Output a character-exact copy of the data, images removed.

^^^^^^^^

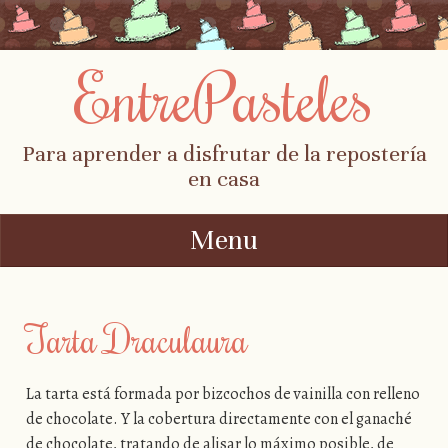
EntrePasteles
Para aprender a disfrutar de la repostería
en casa
Menu
Skip to content
Tarta Draculaura
La tarta está formada por bizcochos de vainilla con relleno
de chocolate. Y la cobertura directamente con el ganaché
de chocolate, tratando de alisar lo máximo posible, de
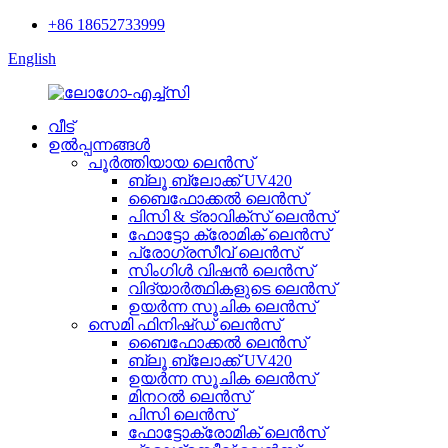
+86 18652733999
English
വീട്
ഉൽപ്പന്നങ്ങൾ
പൂർത്തിയായ ലെൻസ്
ബ്ലൂ ബ്ലോക്ക് UV420
ബൈഫോക്കൽ ലെൻസ്
പിസി & ട്രാവിക്സ് ലെൻസ്
ഫോട്ടോ ക്രോമിക് ലെൻസ്
പ്രോഗ്രസീവ് ലെൻസ്
സിംഗിൾ വിഷൻ ലെൻസ്
വിദ്യാർത്ഥികളുടെ ലെൻസ്
ഉയർന്ന സൂചിക ലെൻസ്
സെമി ഫിനിഷ്ഡ് ലെൻസ്
ബൈഫോക്കൽ ലെൻസ്
ബ്ലൂ ബ്ലോക്ക് UV420
ഉയർന്ന സൂചിക ലെൻസ്
മിനറൽ ലെൻസ്
പിസി ലെൻസ്
ഫോട്ടോക്രോമിക് ലെൻസ്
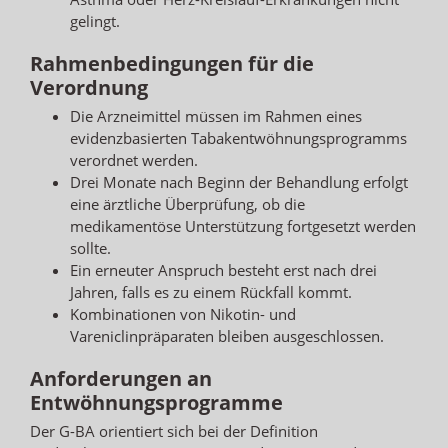
gelingt.
Rahmenbedingungen für die
Verordnung
Die Arzneimittel müssen im Rahmen eines
evidenzbasierten Tabakentwöhnungsprogramms
verordnet werden.
Drei Monate nach Beginn der Behandlung erfolgt
eine ärztliche Überprüfung, ob die
medikamentöse Unterstützung fortgesetzt werden
sollte.
Ein erneuter Anspruch besteht erst nach drei
Jahren, falls es zu einem Rückfall kommt.
Kombinationen von Nikotin- und
Vareniclinpräparaten bleiben ausgeschlossen.
Anforderungen an
Entwöhnungsprogramme
Der G-BA orientiert sich bei der Definition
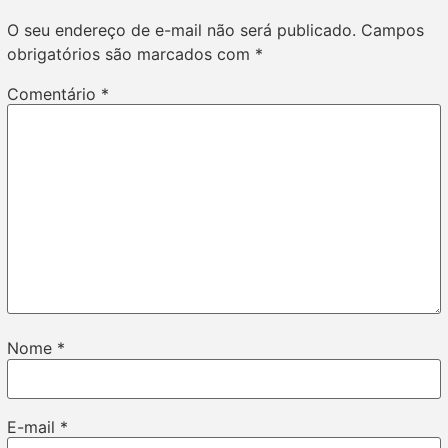
O seu endereço de e-mail não será publicado.
Campos
obrigatórios são marcados com
*
Comentário
*
Nome
*
E-mail
*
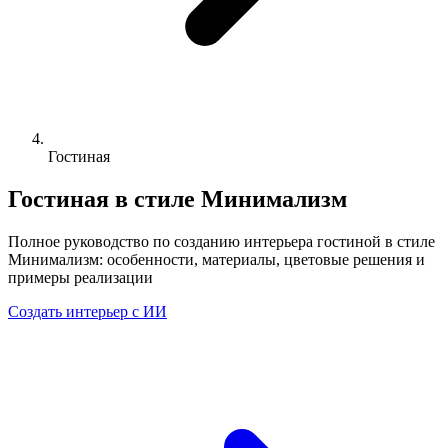
Гостиная
Гостиная в стиле Минимализм
Полное руководство по созданию интерьера гостиной в стиле
Минимализм: особенности, материалы, цветовые решения и
примеры реализации
Создать интерьер с ИИ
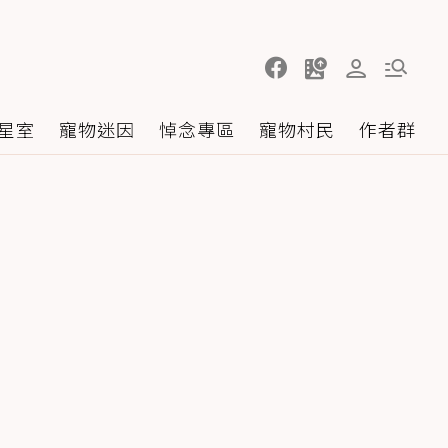
星室
寵物迷因
悼念專區
寵物村民
作者群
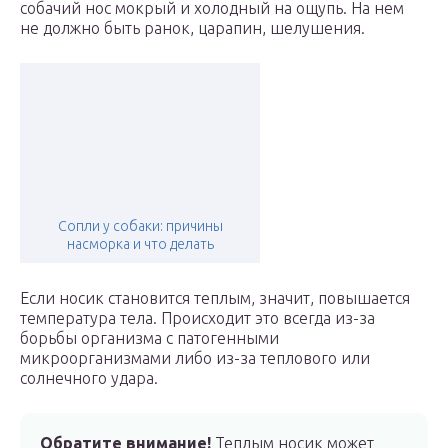
собачий нос мокрый и холодный на ощупь. На нем
не должно быть ранок, царапин, шелушения.
Сопли у собаки: причины
насморка и что делать
Если носик становится теплым, значит, повышается
температура тела. Происходит это всегда из-за
борьбы организма с патогенными
микроорганизмами либо из-за теплового или
солнечного удара.
Обратите внимание!
Теплым носик может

^^^^^^^^

- Task output
EntrePasteles
Para aprender a disfrutar de la repostería
en casa
Menu
Skip to content
Tarta Draculaura
La tarta está formada por bizcochos de vainilla con relleno
de chocolate. Y la cobertura directamente con el ganaché
de chocolate, tratando de alisar lo máximo posible, de
+86 18652733999
English
വീട്
ഉൽപ്പന്നങ്ങൾ
പൂർത്തിയായ ലെൻസ്
ബ്ലൂ ബ്ലോക്ക് UV420
ബൈഫോക്കൽ ലെൻസ്
പിസി & ട്രാവിക്സ് ലെൻസ്
ഫോട്ടോ ക്രോമിക് ലെൻസ്
പ്രോഗ്രസീവ് ലെൻസ്
സിംഗിൾ വിഷൻ ലെൻസ്
വിദ്യാർത്ഥികളുടെ ലെൻസ്
ഉയർന്ന സൂചിക ലെൻസ്
സെമി ഫിനിഷ്ഡ് ലെൻസ്
ബൈഫോക്കൽ ലെൻസ്
ബ്ലൂ ബ്ലോക്ക് UV420
ഉയർന്ന സൂചിക ലെൻസ്
മിനറൽ ലെൻസ്
പിസി ലെൻസ്
ഫോട്ടോക്രോമിക് ലെൻസ്
gelingt.
Rahmenbedingungen für die
Verordnung
Die Arzneimittel müssen im Rahmen eines
evidenzbasierten Tabakentwöhnungsprogramms
verordnet werden.
Drei Monate nach Beginn der Behandlung erfolgt
eine ärztliche Überprüfung, ob die
medikamentöse Unterstützung fortgesetzt werden
sollte.
Ein erneuter Anspruch besteht erst nach drei
Jahren, falls es zu einem Rückfall kommt.
Kombinationen von Nikotin- und
Vareniclinpräparaten bleiben ausgeschlossen.
Anforderungen an
Entwöhnungsprogramme
Der G-BA orientiert sich bei der Definition
O seu endereço de e-mail não será publicado.
Campos
obrigatórios são marcados com
*
Comentário
*
Nome
*
E-mail
*
Гостиная
Гостиная в стиле Минимализм
Полное руководство по созданию интерьера гостиной в стиле
Минимализм: особенности, материалы, цветовые решения и
примеры реализации
Создать интерьер с ИИ
星室
寵物迷因
悼念專區
寵物村民
作者群
собачий нос мокрый и холодный на ощупь. На нем
не должно быть ранок, царапин, шелушения.
Сопли у собаки: причины
насморка и что делать
Если носик становится теплым, значит, повышается
температура тела. Происходит это всегда из-за
борьбы организма с патогенными
микроорганизмами либо из-за теплового или
солнечного удара.
Обратите внимание!
Теплым носик может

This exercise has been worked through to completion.